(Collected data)
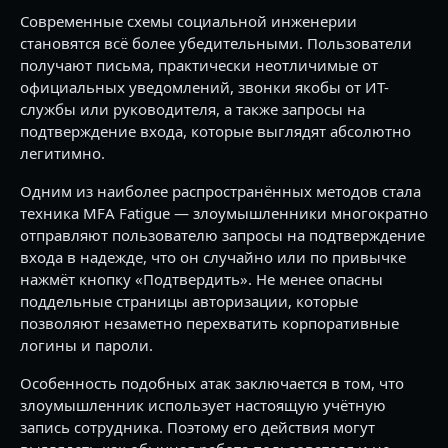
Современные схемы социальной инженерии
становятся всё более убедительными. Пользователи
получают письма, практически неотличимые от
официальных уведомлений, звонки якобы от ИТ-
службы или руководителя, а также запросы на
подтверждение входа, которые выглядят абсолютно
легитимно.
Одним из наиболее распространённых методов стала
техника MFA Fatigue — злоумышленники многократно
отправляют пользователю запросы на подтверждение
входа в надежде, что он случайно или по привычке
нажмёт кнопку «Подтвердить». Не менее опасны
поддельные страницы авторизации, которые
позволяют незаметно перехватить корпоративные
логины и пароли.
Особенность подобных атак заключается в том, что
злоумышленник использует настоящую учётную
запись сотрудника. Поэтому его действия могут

==

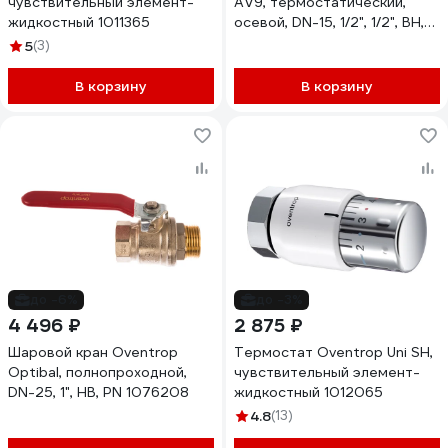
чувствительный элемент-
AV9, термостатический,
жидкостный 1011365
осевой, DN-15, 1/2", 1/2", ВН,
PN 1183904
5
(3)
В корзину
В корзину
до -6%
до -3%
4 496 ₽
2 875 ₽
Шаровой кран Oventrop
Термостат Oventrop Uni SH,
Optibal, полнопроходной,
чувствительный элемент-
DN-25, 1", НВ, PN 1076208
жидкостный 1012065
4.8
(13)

**Task statement**
Return only the lines between the one holding "Современные схемы социальной инженерии" and the one holding "входа в надежде, что", inclusive, exactly as they appear above.

**Solved problem**
Современные схемы социальной инженерии
становятся всё более убедительными. Пользователи
получают письма, практически неотличимые от
официальных уведомлений, звонки якобы от ИТ-
службы или руководителя, а также запросы на
подтверждение входа, которые выглядят абсолютно
легитимно.
Одним из наиболее распространённых методов стала
техника MFA Fatigue — злоумышленники многократно
отправляют пользователю запросы на подтверждение
входа в надежде, что он случайно или по привычке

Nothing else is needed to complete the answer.